Don’t trust a single package view. Get-Package, Get-WmiObject Win32_Product (or its modern Get-CimInstance form), and pwsh -Version can and will disagree, because they read different sources of truth. When they diverge, the divergence is the diagnosis — and the view that matters for an upgrade is the one Windows Installer itself trusts, which is the MSI database, not the package provider.

winget download is a recovery tool, not just an install one. When a browser download is failing, or being quietly intercepted, or you simply cannot be sure you have the right untampered file, winget download hands you a verified installer and removes the guesswork about provenance entirely. It earned its place in my toolkit on this exact problem.

And underneath all three, the meta-lesson that keeps this site honest: I got to learn all of it at the price of one evening on my own hardware instead of discovering it on a client’s production backup server at 3am. That is the entire argument for the home lab as a learning platform — you make the expensive mistakes where the only thing on fire is your weekend.

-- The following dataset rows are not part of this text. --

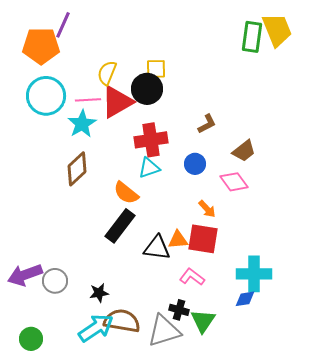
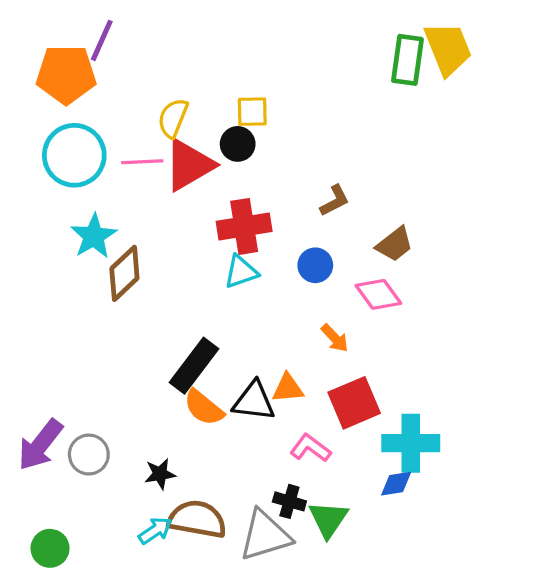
black circle: (147, 89) -> (238, 144), size x0.7
cyan star: (82, 124) -> (94, 236), moved
orange semicircle: (126, 193) -> (204, 408), moved
red square: (203, 239) -> (354, 403), moved, turned -32
purple arrow: (25, 275) -> (40, 445), turned -32
cyan arrow: (96, 328) -> (155, 531), size x0.6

The fix went straight into my second brain the moment it worked, because the version of me who meets this again in two years will have completely forgotten the product code, the WiX flag, and the housekeeping that caused it.

Useful commands

For future-me, and anyone else staring at a phantom CD-ROM prompt:

# What does each source actually believe is installed?
Get-Package -Name "PowerShell*"
Get-WmiObject Win32_Product | Where-Object { $_.Name -like "*PowerShell*" }
pwsh -Version

# Which binary is actually on PATH?
Get-Command pwsh

# Get a clean, hash-verified installer (the WiX-built MSI)
winget download --id Microsoft.PowerShell --installer-type wix

# Let Windows Installer repair/upgrade against the existing registration
msiexec /i "<path to the downloaded MSI>"

Closing thought

The unexpected restarts were the symptom that made me look. The lesson underneath was older and quieter: a backup server I had subtly broken, weeks earlier, with an act of tidiness I never connected to the failure. When Windows Installer tells you a product is “on a CD-ROM or other removable disk”, it is almost never talking about the application. It is telling you its own bookkeeping is no longer consistent — that the receipt is missing — and the only real fix is to give it a valid source and let it put its records back in order.

The irony is not lost on me that the machine I undermined was the one whose entire purpose is to recover from disasters, and that I did it not with a risky change but with cleanup — the kind of “responsible” maintenance that feels like the opposite of a risk. That, more than the msiexec incantation, is what I took away. The dangerous changes announce themselves. It is the housekeeping you should keep an eye on. This one fits neatly alongside backups, the boring discipline: the boring, well-meant, routine work is exactly where the quiet failures hide.